White Mountain Mall was developed by Price Development Corporation and opened in 1978. It was the first enclosed shopping mall in the state of Wyoming. The mall opened with the aforementioned tenants, as well as the state of Wyoming’s first Herberger's.

Ernst's space was later a Walmart, and then Flaming Gorge Harley-Davidson. Now it is a Ross Dress for Less

===2010s===

In September 2011, the mall flooded due to a water pipe bursting. The mall closed until the pipe burst was fixed.

In January 2016, JCPenney announced its store will be closing its doors in Spring 2016. Both TJ Maxx and Petco now occupy the space the former JCPenney.

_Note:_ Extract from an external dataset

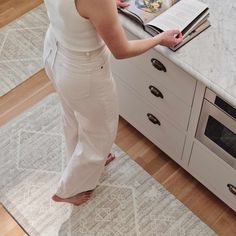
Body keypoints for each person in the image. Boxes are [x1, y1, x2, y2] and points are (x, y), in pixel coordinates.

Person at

In April 2018, it was announced that Herberger's would also be closing, as parent company The Bon-Ton Stores was going out of business. The store closed on August 29, 2018.

===2020s===

In June 2021, work started on the former Herberger's space to be converted into a Dunham’s Sports store. It opened in October 2021, being its first location in the state of Wyoming.

In December 2023, Brookfield Properties sold the mall to Idaho based Alturas Capital Partners.

In May 2025, the mall’s Joann Fabrics permanently closed due to the company going bankrupt.